Verão no Rio: entre sal, sol, turismo e segregações
“Rio 40 graus, cidade maravilha purgatório da beleza e do caos.” Em 1992, Fernanda Abreu cantava uma das músicas que passou a povoar o imaginário carioca e nacional quando se fala em Rio de Janeiro.
Porém, parece que o que mais marcou a lembrança popular foram as altas temperaturas de verões intensos e gostosos. Talvez pelo fato de o purgatório e o caos não serem distribuídos de maneira igualitária, numa cidade tão potente quanto partida.
Anos antes, outra produção audiovisual marcante foi disponibilizada ao público. Era a reportagem “Os pobres vão à praia”, episódio que foi ao ar pelo "Documento Especial", da Rede Manchete.
O programa abordava temas de interesse público (e questões polêmicas também) com vieses de jornalismo e, por vezes, sensacionalismo. No capítulo “Os pobres vão à praia”, mostrava a trajetória de pessoas empobrecidas e de bairros considerados periféricos até a praia. Expunha também as dificuldades no que diz respeito ao transporte público e superlotação.
Mas, para além disso, mostrava as opiniões de moradores da zona sul do Rio de Janeiro, com relação ao compartilhamento das areias e águas salgadas cariocas com moradores de outras regiões. Um depoimento ganhou notoriedade quando, em 2015, o episódio foi republicado na internet e redes sociais.
Uma jovem dizia: “é sujeira você pegar uma pessoa que mora em Ipanema, uma pessoa bem-vestida, legal, que tem educação e colocá-la na praia no meio de um monte de gente que não tem educação, que vá dizer grosseria, que vai comer farofa com galinha. Vai matar as pessoas de nojo.”
A jovem era Angela Moss que, quase 30 anos depois, foi a público reconhecer o caráter elitista de sua fala e salientar que não comungava mais desta visão de mundo e da sociedade.
Porém, tanto Rio 40° quanto “Os pobres vão à praia” refletem os dilemas de uma cidade que é cartão postal do Brasil e que arrecadou cerca de R$ 124 milhões (segundo a Secretaria Municipal de Turismo) provenientes do setor de turismo, entre janeiro e junho de 2023.
não se faz turismo no Rio de Janeiro sem a população que comumente tem sido excluída dos pontos turísticos.
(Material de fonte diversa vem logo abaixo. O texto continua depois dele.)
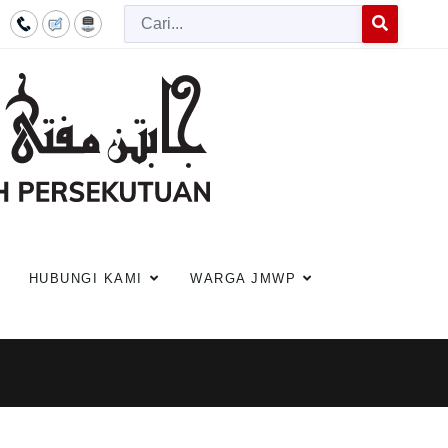
Cari
Type 2 or more c
HUBUNGI KAMI
WARGA JMWP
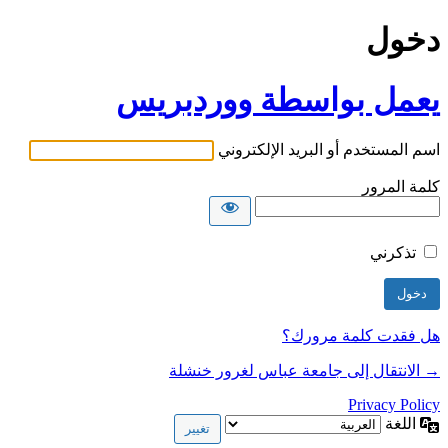
دخول
يعمل بواسطة ووردبريس
اسم المستخدم أو البريد الإلكتروني
كلمة المرور
تذكرني
هل فقدت كلمة مرورك؟
→ الانتقال إلى جامعة عباس لغرور خنشلة
Privacy Policy
اللغة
E que, ao mesmo tempo, se vê debatendo novamente o acesso às praias entre 2023 e 2024 a partir da Operação Verão, que surgiu com o objetivo de coibir a violência no entorno das praias do Rio de Janeiro mas que, na verdade, mascara a segregação social, espacial e racial que assola a cidade desde sua fundação.
Para além das belezas naturais como praias, cachoeiras e vegetação, o que torna o Rio de Janeiro tão frutífero para o ramo do turismo é o seu povo. Sua história, forjada em movimentos políticos “oficiais”, como o fato de ter sido capital do Brasil entre 1763 e 1960. Mas também em movimentos políticos não considerados oficiais, como os dos capoeiras, quitandeiras e sambistas que sustentaram as insurreições culturais numa cidade febril.
O fato é que não se faz turismo no Rio de Janeiro sem a população que comumente tem sido excluída dos pontos turísticos.
Não há visitação no Cristo Redentor sem os agentes de limpeza que, em sua maioria, vêm de regiões periferizadas. Não há praia de Ipanema, Copacabana ou qualquer outra sem as centenas de vendedores, barraqueiros, garis e demais profissionais que fazem as praias cariocas serem bem mais do que sal e sol.
O que ocorre é que esses corpos costumam ser bem quistos nestes espaços apenas para servir. E não para usufruir do turismo, lazer, entretenimento e descanso que a localidade costuma proporcionar para outros perfis de consumidores e visitantes.
A expectativa do mercado turístico é que os números relativos à arrecadação do setor continuem em ascensão, já que em 2022 o ramo atingiu a marca de R$ 176 milhões gerados.
Em contrapartida, a expectativa dos movimentos sociais, movimentos negros e indivíduos que não costumam se ver nos cartões postais, é que quem acende e apaga as luzes desta cidade também passe a ser convidado a sentar à mesa na hora do banquete.